Like many an impatient Aperture user, I recently took the Lightroom 3 Beta for a spin. What follows is an informal review of my experience of Lightroom 3 Beta as a long-time Aperture user, and Apple Certified Pro in Aperture.
I mainly looked at the adjustment settings rather than the organizing or exporting options.
I hadn’t looked closely at Lightroom 2, so many of the things I liked about Adobe’s product were probably there in the earlier version too.
My overall view is that Lightroom includes some very valuable adjustment features that Aperture 2 gets nowhere near. The rumoured arrival of Aperture X (the rebranded Aperture 3) means I’m not making any snap decisions, but the revised Aperture needs at least to match Lightroom’s strengths to stay competitive.
Baked-in local adjustments
Aperture 2 has a plug-in architecture that saves out a tiff of the image you’re working on, and then lets you make adjustments to that. This is the only way to make adjustments to certain areas of an image (aside from the patching tools).
But these are pretty blunt tools for local adjustments, and they also depend on destructive editing – you have to create a new version of the file to use them. Since one of the main benefits of Aperture (and Lightroom) is that your adjustments (and multiple versions of different files) don’t create a bunch of new files, this is a big drawback.
Lightroom’s local adjustments are more subtle (the iris enhance feature is simple and effective, the spot patching more intuitive), and crucially, they’re non-destructive. You’re working in the regular file, and can go back and forth with edits, and go in whatever order you like. In Aperture, you have to dodge and burn last, or you’ll be adjusting on the tiffs, rather than the (preferable) RAW version.
Lightroom’s gradient adjust feature is also a powerful feature that Aperture can’t match. The default use would be to darken the sky while leaving the foreground untouched, but it needn’t be set vertically, so you could it use for some funky sideways effects to lead the eye to one side of the frame or the other.
Preset joy
In Aperture you can only save and apply presets in particular bricks – so you can apply preset Exposure settings using the Exposure brick, or preset Enhance settings from the Exposure brick.

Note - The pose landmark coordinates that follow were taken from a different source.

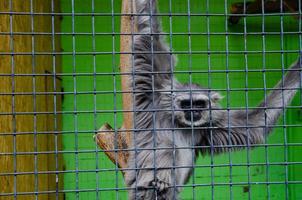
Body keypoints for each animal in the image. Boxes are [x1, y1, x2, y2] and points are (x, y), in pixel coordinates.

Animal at [123, 0, 302, 199]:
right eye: (186, 104)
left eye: (199, 104)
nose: (193, 111)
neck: (181, 124)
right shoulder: (154, 98)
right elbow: (150, 35)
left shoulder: (208, 126)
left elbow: (255, 124)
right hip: (138, 185)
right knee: (167, 148)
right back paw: (159, 183)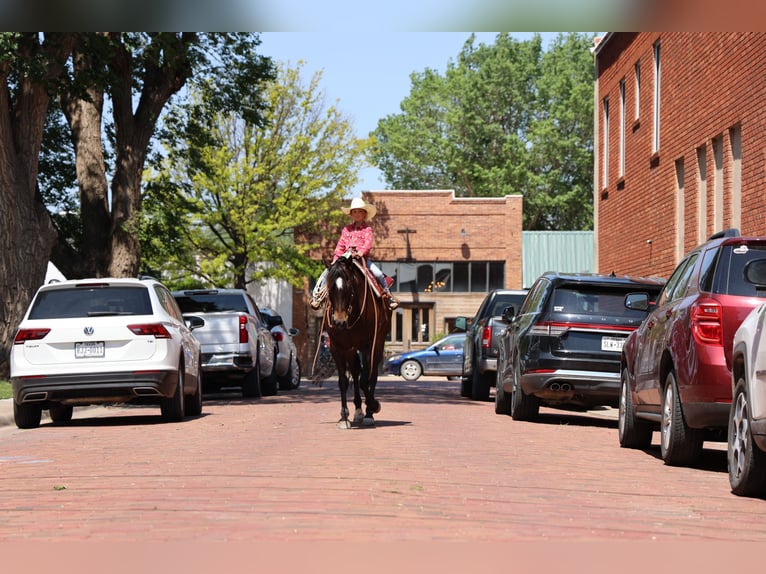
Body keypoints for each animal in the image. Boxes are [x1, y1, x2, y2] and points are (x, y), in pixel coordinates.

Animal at [324, 254, 392, 430]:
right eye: (330, 288)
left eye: (348, 288)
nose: (339, 321)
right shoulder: (338, 347)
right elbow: (343, 381)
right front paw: (344, 417)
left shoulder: (367, 345)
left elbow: (365, 380)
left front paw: (373, 406)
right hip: (351, 348)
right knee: (355, 372)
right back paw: (358, 411)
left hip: (378, 343)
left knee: (371, 375)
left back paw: (367, 413)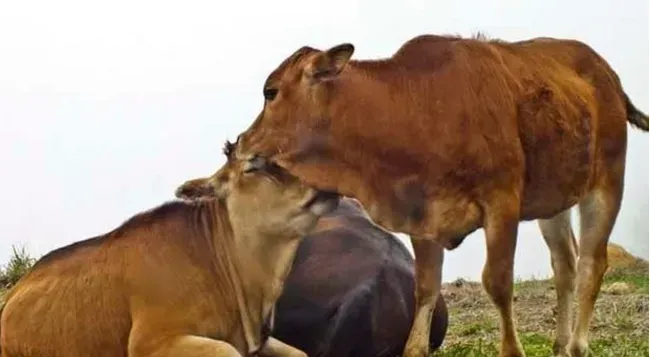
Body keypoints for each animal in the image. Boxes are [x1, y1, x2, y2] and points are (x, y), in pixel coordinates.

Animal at [216, 33, 644, 356]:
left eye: (270, 92)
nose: (238, 144)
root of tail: (606, 74)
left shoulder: (502, 204)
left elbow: (498, 282)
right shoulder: (423, 218)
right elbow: (425, 291)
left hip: (607, 183)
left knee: (592, 263)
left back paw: (577, 345)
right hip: (553, 202)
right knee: (565, 264)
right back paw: (559, 344)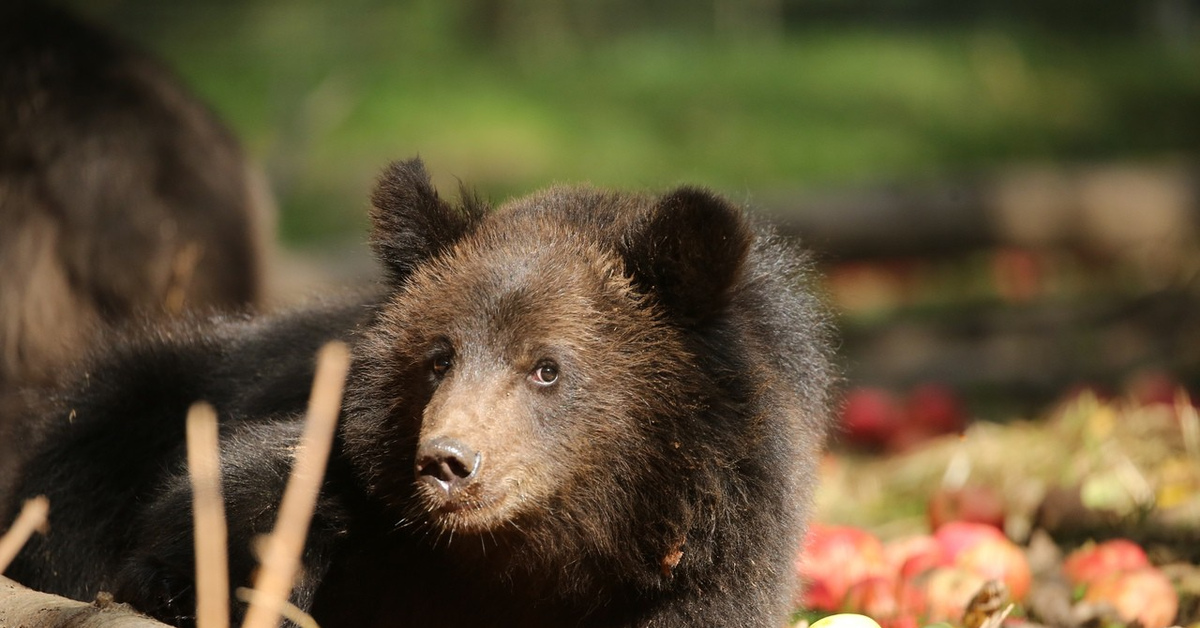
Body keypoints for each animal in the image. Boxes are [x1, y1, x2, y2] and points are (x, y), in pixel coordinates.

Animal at [0, 158, 835, 628]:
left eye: (547, 367)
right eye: (439, 357)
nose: (448, 463)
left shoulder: (710, 561)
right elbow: (251, 490)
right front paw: (201, 584)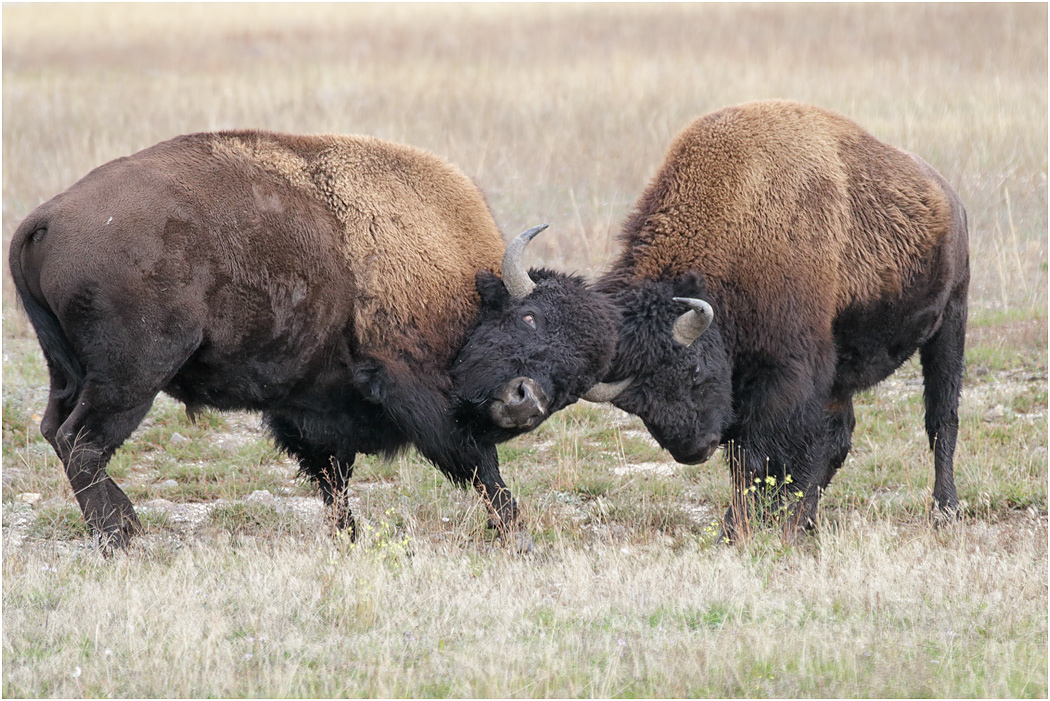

But there’s no simple way to apply a whole range of preset settings in one click (you could Lift and Stamp from an existing photo, but that’s a bit of a kludge).
Lightroom includes default presets that work across its range of adjustments with one click – very handy for getting close to what you’re after quickly, before fine-tuning images individually.
You can also save your own presets (or download others). Aperture also supports these type of options, but again only brick-by-brick.
Distracting interface
It’s not all fun and games though. Compared to Aperture, Lightoom’s UI seems a little cluttered and distracting. The white balance picker is big and clunky, the gruesome red eye reduction rollover effect is unnecessary, and the crop icons again too big and graphically prominent.
Do you really need a large-ish picture of a spirit level to accompany the angle adjust control, especially when there’s a big ‘Angle’ label right beside it?
While I’m sure with time I’d start to see past these, but it definitely feels like Aperture is more understated and controlled in its UI – which is exactly what you want when you should be concentrating on your images.
Conclusion
When it comes to adjustment controls, Lightroom Beta 3 clearly has the edge over Aperture 2. That said, if Aperture X includes image-wide presets, local adjustments and gradient filters, I’d stay with it in a heartbeat.
Fingers crossed, then, for Aperture X.
4 replies on “Aperture 2 vs Lightroom 3 Beta”
I am an Aperture user and like it a lot, but I am worried that apple may discontinue the product. Lightroom 2 came about with no response from apple, lightroom3 is on the way and yet still not even a beta for aperture. the only thing right now that’s keeping me from switch, is that I have a bunch of plug in that I bought for aperture. Tiffen filters, Nik and one one software suite. Is there any hope for aperture???
Hope is here mang!
Aperture 3 – http://www.apple.com/aperture/
Yes, you need the icon with the level, because that’s your straighten tool!